D’abord comédie sociale, le film de Jean-Christophe Meurisse se fait ensuite violent, tout « au bord de l’indécence ».
Ces « Oranges sanguines » sont un drôle de fruit. Présenté en séance de minuit au Festival de Cannes, ce film de Jean-Christophe Meurisse (sortie le 17 novembre) a d’abord le goût sucré, acidulé, de la comédie sociale, nous faisant alors rire ou sourire du ridicule de situations. Dès l’ouverture, on s’amuse ainsi de l’engueulade entre les jurés d’un concours de rock. On rit un peu jaune avec ce couple de seniors parmi les candidats, des retraités endettés (Olivier Saladin et Lorella Cravota), qui comptent sur le premier prix pour boucher leur découvert, promesse à des banquiers peu arrangeants, des banquiers quoi.
Ailleurs, on croise un fraudeur fiscal qui se trouve être ministre de l’Economie (Christophe Paou), et qui compte sur ses brillants avocats pour étouffer l’affaire. Plus tard, le même ministre dirige une réunion de son cabinet, entourés de conseillers plus macroniens que macroniens, qui envisagent tous les moyens d’économiser un « pognon de dingue », et comment taxer encore ces « salauds de pauvres ». Monsieur le ministre a pourtant l’air tellement humain, touchant, lors d’une interview télévisée à domicile menée par une « journaliste » admirative.

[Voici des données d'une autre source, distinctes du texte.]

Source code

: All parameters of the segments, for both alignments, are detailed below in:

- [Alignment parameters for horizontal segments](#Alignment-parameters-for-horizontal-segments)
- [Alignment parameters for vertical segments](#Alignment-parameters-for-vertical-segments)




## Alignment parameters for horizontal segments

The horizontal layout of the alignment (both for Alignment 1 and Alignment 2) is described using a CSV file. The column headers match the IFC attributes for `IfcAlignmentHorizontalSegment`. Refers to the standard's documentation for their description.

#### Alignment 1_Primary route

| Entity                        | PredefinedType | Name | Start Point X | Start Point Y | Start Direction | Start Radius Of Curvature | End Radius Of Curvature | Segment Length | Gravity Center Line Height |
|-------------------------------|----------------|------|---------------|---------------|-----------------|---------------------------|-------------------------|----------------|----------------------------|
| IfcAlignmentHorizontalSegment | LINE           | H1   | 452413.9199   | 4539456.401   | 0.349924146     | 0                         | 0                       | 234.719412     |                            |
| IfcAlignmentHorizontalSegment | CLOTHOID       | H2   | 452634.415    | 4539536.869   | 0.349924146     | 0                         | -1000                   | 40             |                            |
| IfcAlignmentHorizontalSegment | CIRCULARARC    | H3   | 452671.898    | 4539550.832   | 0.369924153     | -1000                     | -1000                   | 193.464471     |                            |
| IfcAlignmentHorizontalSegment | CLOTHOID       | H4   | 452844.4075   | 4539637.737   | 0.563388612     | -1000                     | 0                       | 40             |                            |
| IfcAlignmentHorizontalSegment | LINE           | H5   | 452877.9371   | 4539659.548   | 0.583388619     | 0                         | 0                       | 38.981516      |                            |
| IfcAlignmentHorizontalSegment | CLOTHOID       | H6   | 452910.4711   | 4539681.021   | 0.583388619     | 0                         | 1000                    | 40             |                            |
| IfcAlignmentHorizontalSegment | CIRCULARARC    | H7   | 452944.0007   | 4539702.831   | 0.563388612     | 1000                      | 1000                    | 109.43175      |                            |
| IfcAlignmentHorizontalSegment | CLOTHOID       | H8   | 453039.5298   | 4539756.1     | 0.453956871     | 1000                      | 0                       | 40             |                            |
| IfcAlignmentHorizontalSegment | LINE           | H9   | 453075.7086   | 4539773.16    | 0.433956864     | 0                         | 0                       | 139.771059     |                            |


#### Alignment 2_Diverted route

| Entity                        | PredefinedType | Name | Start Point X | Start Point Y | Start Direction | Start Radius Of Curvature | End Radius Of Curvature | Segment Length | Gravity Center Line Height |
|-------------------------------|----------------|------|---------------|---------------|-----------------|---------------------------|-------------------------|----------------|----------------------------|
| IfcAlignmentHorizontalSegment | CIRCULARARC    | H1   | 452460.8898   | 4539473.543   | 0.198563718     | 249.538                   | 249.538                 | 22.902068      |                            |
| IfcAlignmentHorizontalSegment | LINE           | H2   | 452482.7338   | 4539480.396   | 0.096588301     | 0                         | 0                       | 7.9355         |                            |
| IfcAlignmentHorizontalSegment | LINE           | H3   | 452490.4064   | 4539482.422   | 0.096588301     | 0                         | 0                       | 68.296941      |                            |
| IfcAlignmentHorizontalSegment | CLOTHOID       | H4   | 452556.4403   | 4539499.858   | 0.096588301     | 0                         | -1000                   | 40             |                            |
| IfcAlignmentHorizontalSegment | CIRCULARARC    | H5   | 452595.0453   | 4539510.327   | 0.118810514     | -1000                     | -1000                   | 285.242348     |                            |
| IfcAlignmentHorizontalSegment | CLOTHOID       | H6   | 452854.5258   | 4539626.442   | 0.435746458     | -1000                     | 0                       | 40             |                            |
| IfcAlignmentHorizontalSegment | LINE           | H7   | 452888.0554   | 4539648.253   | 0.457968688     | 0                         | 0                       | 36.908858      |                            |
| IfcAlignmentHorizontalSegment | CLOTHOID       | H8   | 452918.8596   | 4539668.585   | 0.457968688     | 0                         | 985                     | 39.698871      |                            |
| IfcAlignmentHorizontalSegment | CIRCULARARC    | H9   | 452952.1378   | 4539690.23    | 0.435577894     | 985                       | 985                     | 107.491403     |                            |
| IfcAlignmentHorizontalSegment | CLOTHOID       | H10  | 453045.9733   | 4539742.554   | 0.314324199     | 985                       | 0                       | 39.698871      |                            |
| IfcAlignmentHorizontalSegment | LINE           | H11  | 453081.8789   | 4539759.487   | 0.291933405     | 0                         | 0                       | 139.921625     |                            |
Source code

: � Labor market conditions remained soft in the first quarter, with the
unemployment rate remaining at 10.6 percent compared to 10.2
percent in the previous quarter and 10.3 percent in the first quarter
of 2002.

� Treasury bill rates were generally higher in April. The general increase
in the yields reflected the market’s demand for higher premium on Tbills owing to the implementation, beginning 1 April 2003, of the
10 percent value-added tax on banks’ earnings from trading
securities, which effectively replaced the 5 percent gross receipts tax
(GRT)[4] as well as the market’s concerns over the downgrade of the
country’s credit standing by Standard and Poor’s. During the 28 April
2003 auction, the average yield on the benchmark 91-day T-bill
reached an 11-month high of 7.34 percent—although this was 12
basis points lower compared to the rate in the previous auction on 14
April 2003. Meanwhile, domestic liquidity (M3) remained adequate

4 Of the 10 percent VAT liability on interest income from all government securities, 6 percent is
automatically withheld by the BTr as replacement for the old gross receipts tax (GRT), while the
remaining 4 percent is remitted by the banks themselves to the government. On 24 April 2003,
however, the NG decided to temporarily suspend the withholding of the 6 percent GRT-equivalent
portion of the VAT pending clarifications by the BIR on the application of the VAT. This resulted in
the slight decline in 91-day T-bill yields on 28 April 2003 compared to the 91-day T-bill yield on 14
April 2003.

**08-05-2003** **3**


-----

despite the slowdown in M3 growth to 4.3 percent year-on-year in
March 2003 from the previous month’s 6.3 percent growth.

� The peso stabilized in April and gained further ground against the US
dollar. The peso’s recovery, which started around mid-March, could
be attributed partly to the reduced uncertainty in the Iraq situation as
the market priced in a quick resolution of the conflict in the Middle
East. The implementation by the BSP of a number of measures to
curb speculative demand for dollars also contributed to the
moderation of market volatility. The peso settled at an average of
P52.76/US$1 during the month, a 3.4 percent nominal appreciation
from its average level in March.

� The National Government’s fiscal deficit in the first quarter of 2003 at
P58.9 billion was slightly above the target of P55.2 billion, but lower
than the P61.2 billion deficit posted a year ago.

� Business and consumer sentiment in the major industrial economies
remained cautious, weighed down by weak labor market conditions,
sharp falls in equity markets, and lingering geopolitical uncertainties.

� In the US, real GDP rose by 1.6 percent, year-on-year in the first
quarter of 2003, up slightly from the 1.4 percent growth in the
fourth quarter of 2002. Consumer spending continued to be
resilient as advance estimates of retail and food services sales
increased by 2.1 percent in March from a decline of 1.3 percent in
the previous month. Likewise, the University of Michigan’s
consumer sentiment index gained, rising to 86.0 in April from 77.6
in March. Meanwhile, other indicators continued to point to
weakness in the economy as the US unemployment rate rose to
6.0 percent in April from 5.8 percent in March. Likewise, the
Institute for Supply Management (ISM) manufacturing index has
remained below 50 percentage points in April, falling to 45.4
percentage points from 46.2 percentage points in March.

Toute ressemblance avec un ministre quelconque et une animatrice connue ne peut être fortuite, puisque Jean-Christophe Meurisse assemble ici plusieurs faits divers ou pas, reliés ensemble par des personnages, des événements.
La comédie se fait « méchante » et le rire « sauvage »
Le réalisateur mêle également les membres de sa compagnie théâtrale, Les Chiens de Navarre, et quelques comédiens invités, dont Denis Podalydès impeccable en ténor du barreau, ou Blanche Gardin, absolument irrésistible en gynéco ; on plaint alors la jeune fille (Lilith Grasmug) venue à sa première visite auprès de la praticienne. « Croquis de la société française », le film est alors une succession de saynètes dont quelques-unes sont vraiment drôles ; mais ça va se gâter, la comédie devient « méchante », et le rire « sauvage ». On retrouve à la fois le ministre et la demoiselle, juste après avoir perdu sa virginité, victimes chacun leur tour d’un psychopathe (Fred Blin, impressionnant en détraqué).
Et les oranges sont alors vraiment sanguines, mécaniques, sanglantes ; les méchants sont punis par d’encore plus méchants, d’encore plus monstrueux. La violence est excessive, perturbante, et c’est le malaise qui l’emporte, même avec un final dans le mouvement de la vengeance féminine. En fait, le film applique un principe énoncé par l’avocat joué par Podalydès : « Il faut être au bord de l’indécence ».
Patrick TARDIT
« Oranges sanguines », un film de Jean-Christophe Meurisse, avec Denis Podalydès, Blanche Gardin, Olivier Saladin, Lorella Cravota, Christophe Paou, Alexandre Steiger, Lilith Grasmug, Vincent Dedienne… (sortie le 17 novembre).